The five reasons for divorce are laid out in legislation for all to see. But what are the underlying causes for couples getting divorced or for Long Term Relationships breaking down?
Whilst the number of divorces is declining slightly this is more a result of fewer marriages rather than a reflection of more harmonious ones. Unfortunately the breakdown of live in relationships more than compensates for this decline. This trend of relationship breakdown is, unfortunately, inexorably upwards.
It would appear that this is becoming a global phenomenon as the major players in the developing world begin to show an increasing rate of relationship breakdown in line with the traditional developed nations. This would suggest that there is an inevitable consequence of economic development and the transformation to an increasingly urban society which is to put additional strains upon couple relationships.
Economic development also leads to an increase in the quality and availability of education and in the number of women joining the workforce. It also leads to greater progress in the liberation of women and for the esteem in which they hold themselves and are held by society as a whole. All these advances affect the social norms of the country and often have a considerable impact on the state of marital relations.
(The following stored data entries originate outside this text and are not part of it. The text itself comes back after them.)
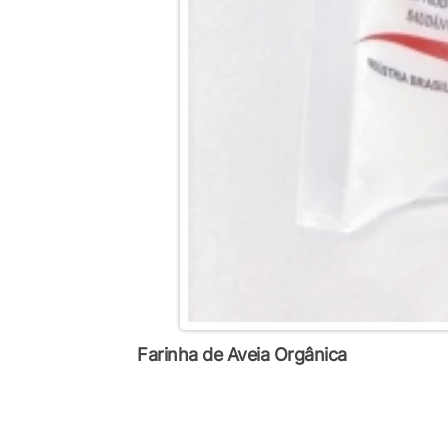
Farinha de Aveia Orgânica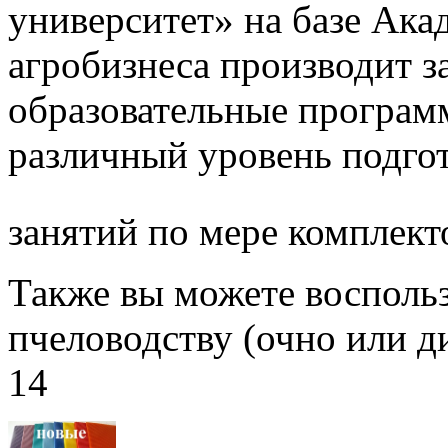
университет» на базе Ак
агробизнеса производит з
образовательные програм
различный уровень подго
занятий по мере комплект
Также вы можете воспольз
пчеловодству (очно или д
14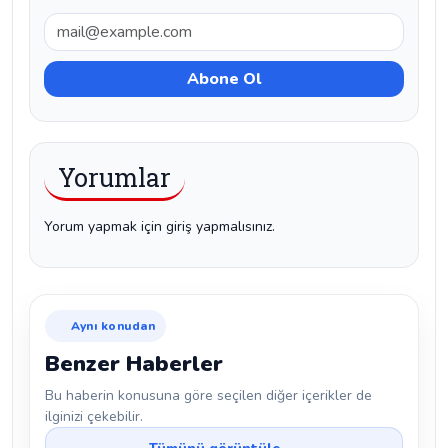
Yorumlar
Yorum yapmak için giriş yapmalısınız.
Aynı konudan
Benzer Haberler
Bu haberin konusuna göre seçilen diğer içerikler de
ilginizi çekebilir.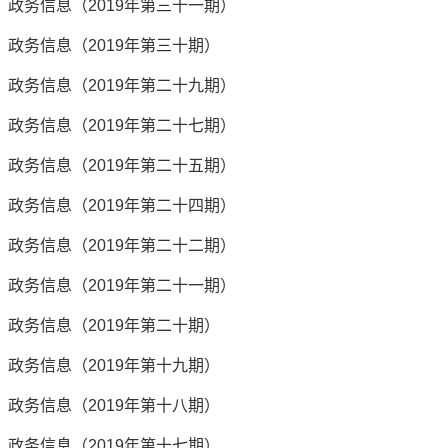
政务信息（2019年第三十一期）
政务信息（2019年第三十期）
政务信息（2019年第二十九期）
政务信息（2019年第二十七期）
政务信息（2019年第二十五期）
政务信息（2019年第二十四期）
政务信息（2019年第二十二期）
政务信息（2019年第二十一期）
政务信息（2019年第二十期）
政务信息（2019年第十九期）
政务信息（2019年第十八期）
政务信息（2019年第十七期）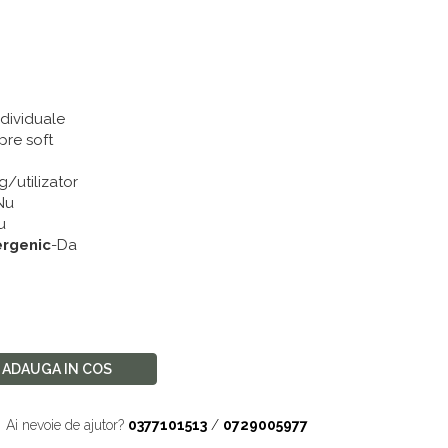
i
ndividuale
pre soft
g/utilizator
Nu
u
ergenic
-Da
ADAUGA IN COS
Ai nevoie de ajutor?
0377101513
/
0729005977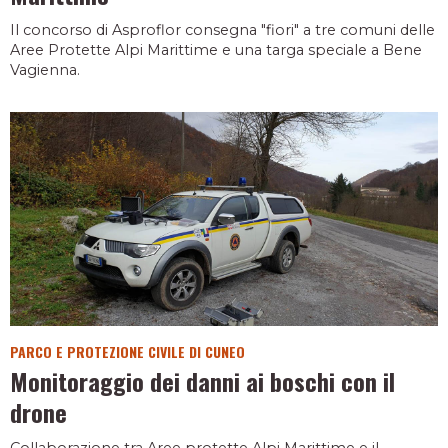
Il concorso di Asproflor consegna "fiori" a tre comuni delle
Aree Protette Alpi Marittime e una targa speciale a Bene
Vagienna.
PARCO E PROTEZIONE CIVILE DI CUNEO
Monitoraggio dei danni ai boschi con il
drone
Collaborazione tra Aree protette Alpi Marittime e il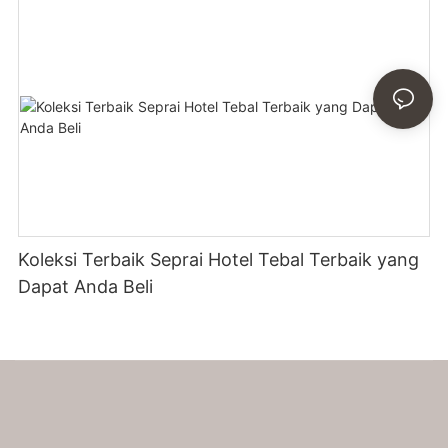
Koleksi Terbaik Seprai Hotel Tebal Terbaik yang
Dapat Anda Beli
The actual causes of irretrievable breakdown are these:
Infidelity or adultery is often assumed to be the overwhelming cause for divorce, it's the big one but there are many others as well. Adultery is having sex (apparently oral sex does not count, legally) with someone other than your spouse or partner. However, infidelity might well be committed through an active, persistent and clandestine non sexual relationships conducted by telephone, text, dating sites or social media.
It is believed to be rising as the opportunity for infidelity and adultery through changing patterns of work (and life itself) and the ability to communicate over multiple channels (email, text, social media etc) increases. Adultery is a highly visible and deeply hurtful form of betrayal which cuts deep into the flesh of the relationship.
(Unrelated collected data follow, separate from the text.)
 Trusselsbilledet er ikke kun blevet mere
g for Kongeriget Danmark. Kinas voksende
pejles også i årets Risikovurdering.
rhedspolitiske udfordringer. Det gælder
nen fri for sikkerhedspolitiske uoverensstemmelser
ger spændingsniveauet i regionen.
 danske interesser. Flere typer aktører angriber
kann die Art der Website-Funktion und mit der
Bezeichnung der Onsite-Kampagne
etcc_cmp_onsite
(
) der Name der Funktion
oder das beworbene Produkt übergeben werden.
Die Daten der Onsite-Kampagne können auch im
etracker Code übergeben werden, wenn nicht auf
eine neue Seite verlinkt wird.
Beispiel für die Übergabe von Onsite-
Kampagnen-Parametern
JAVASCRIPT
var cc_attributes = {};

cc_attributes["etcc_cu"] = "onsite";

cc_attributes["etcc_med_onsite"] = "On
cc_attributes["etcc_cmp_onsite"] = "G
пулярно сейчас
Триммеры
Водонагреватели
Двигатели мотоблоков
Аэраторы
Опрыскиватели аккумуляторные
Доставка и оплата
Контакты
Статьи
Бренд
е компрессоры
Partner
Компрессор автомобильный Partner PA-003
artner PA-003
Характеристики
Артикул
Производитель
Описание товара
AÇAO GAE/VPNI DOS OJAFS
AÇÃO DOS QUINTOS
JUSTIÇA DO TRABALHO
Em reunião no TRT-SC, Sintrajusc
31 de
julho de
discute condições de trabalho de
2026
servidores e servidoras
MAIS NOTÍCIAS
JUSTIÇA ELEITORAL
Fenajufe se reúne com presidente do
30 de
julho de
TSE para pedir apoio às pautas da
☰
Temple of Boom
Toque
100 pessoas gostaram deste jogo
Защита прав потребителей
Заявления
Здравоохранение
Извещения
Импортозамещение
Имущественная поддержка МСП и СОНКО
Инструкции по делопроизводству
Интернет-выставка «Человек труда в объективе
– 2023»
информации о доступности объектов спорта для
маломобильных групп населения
The very first thing for both of you to do is to be honest about what has happened and get some serious counselling. It need not be an insurmountable disaster which can only lead to a break up. Adultery is survivable for both of you if trust can be restored and there is a will to mend the relationship. However, if it's happened in the context of an already doomed relationship then, unfortunately, this could well lead to divorce.
Physical abuse is never acceptable (and is a crime) and persistent abuse is an abomination. If this is happening to you then seek help straight away. For anyone to consistently physically abuse their partner then the reasons for this irrational outburst must lie deep within the relationship. Professional help is absolutely vital in stopping it and having any chance of putting the relationship back together.
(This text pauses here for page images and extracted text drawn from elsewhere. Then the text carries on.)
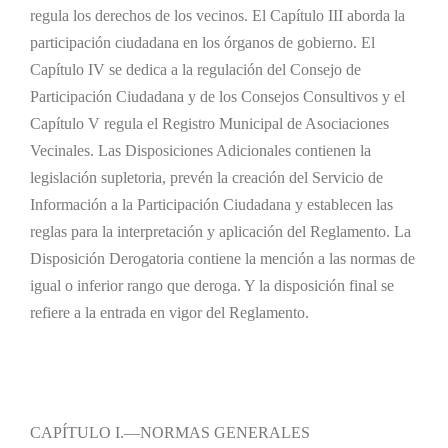
regula los derechos de los vecinos. El Capítulo III aborda la
participación ciudadana en los órganos de gobierno. El
Capítulo IV se dedica a la regulación del Consejo de
Participación Ciudadana y de los Consejos Consultivos y el
Capítulo V regula el Registro Municipal de Asociaciones
Vecinales. Las Disposiciones Adicionales contienen la
legislación supletoria, prevén la creación del Servicio de
Información a la Participación Ciudadana y establecen las
reglas para la interpretación y aplicación del Reglamento. La
Disposición Derogatoria contiene la mención a las normas de
igual o inferior rango que deroga. Y la disposición final se
refiere a la entrada en vigor del Reglamento.
CAPÍTULO I.—NORMAS GENERALES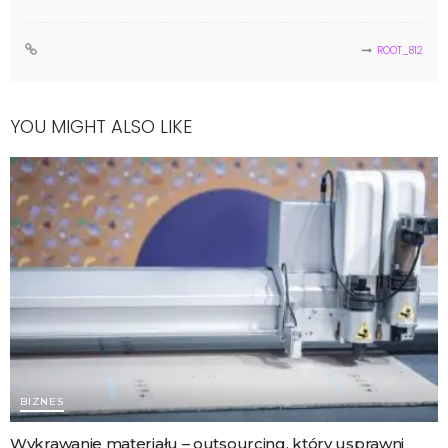
ROOT_812
YOU MIGHT ALSO LIKE
BIZNES
Wykrawanie materiału – outsourcing, który usprawni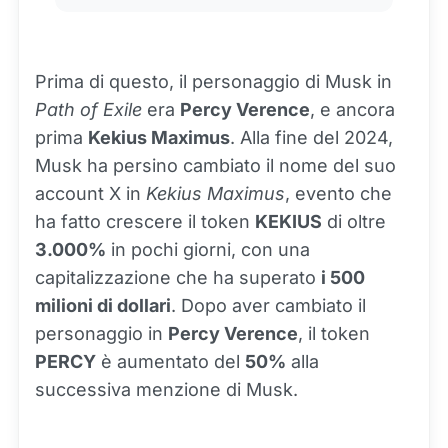
Prima di questo, il personaggio di Musk in
Path of Exile
era
Percy Verence
, e ancora
prima
Kekius Maximus
. Alla fine del 2024,
Musk ha persino cambiato il nome del suo
account X in
Kekius Maximus
, evento che
ha fatto crescere il token
KEKIUS
di oltre
3.000%
in pochi giorni, con una
capitalizzazione che ha superato
i 500
milioni di dollari
. Dopo aver cambiato il
personaggio in
Percy Verence
, il token
PERCY
è aumentato del
50%
alla
successiva menzione di Musk.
This is the other and equally damaging half of abusive behavior. They often but not always go together but exactly what constitutes emotional abuse is more difficult to define. Much will tend to depend upon the nature of the relationship. However, professional help is the only way to eradicate this most destructive problem. These are just some of the signs.
Deliberate isolation of the abused from family and friends
Keeping track of every activity and taking decisions on the victim's behalf, thus exhibiting controlling behavior
Calling embarrassing names and constant shouting
Threats of domestic violence or legal action
Indulging in frequent emotional blackmailing
Not respecting the abused partner's privacy or personal space
Openly humiliating the other partner in front of others
If you are suffering from any of these behaviours then you should seek help.
Material wellbeing and the financial problem that can arise in pursuing that well being are probably one of the most potent causes of marital disharmony. This in itself is just part of the daily difficulty of life. However, as economic problems begin to pile up upon families in this (and most other) countries family finances are more and more stretched which ramps up the pressure on the relationship. Vulnerable marriages can buckle under the strain.
Again, seek help and remember most couples are worse off after divorce and if you are in financial difficulty right now divorce is unlikely to improve things.
Just plain had enough
This is the 21st century blockbuster cause for divorce. The kids are off out in the big wide world and the nest feels just a little bit empty. You have been together for over 20 years, the mortgage is paid off and you have had enough of it. This is an increasingly common occurrence and has given rise to a new socio-economic group known as 'Silver Separators'.
This can work but ask yourself why destroy a long term relationship which has grown a bit stale and predictable when it could be revitalised and adapted to your to your new lifestyle together. It's not going to be easy but it could be a whole lot better than a divorce even a gentle cooperative one.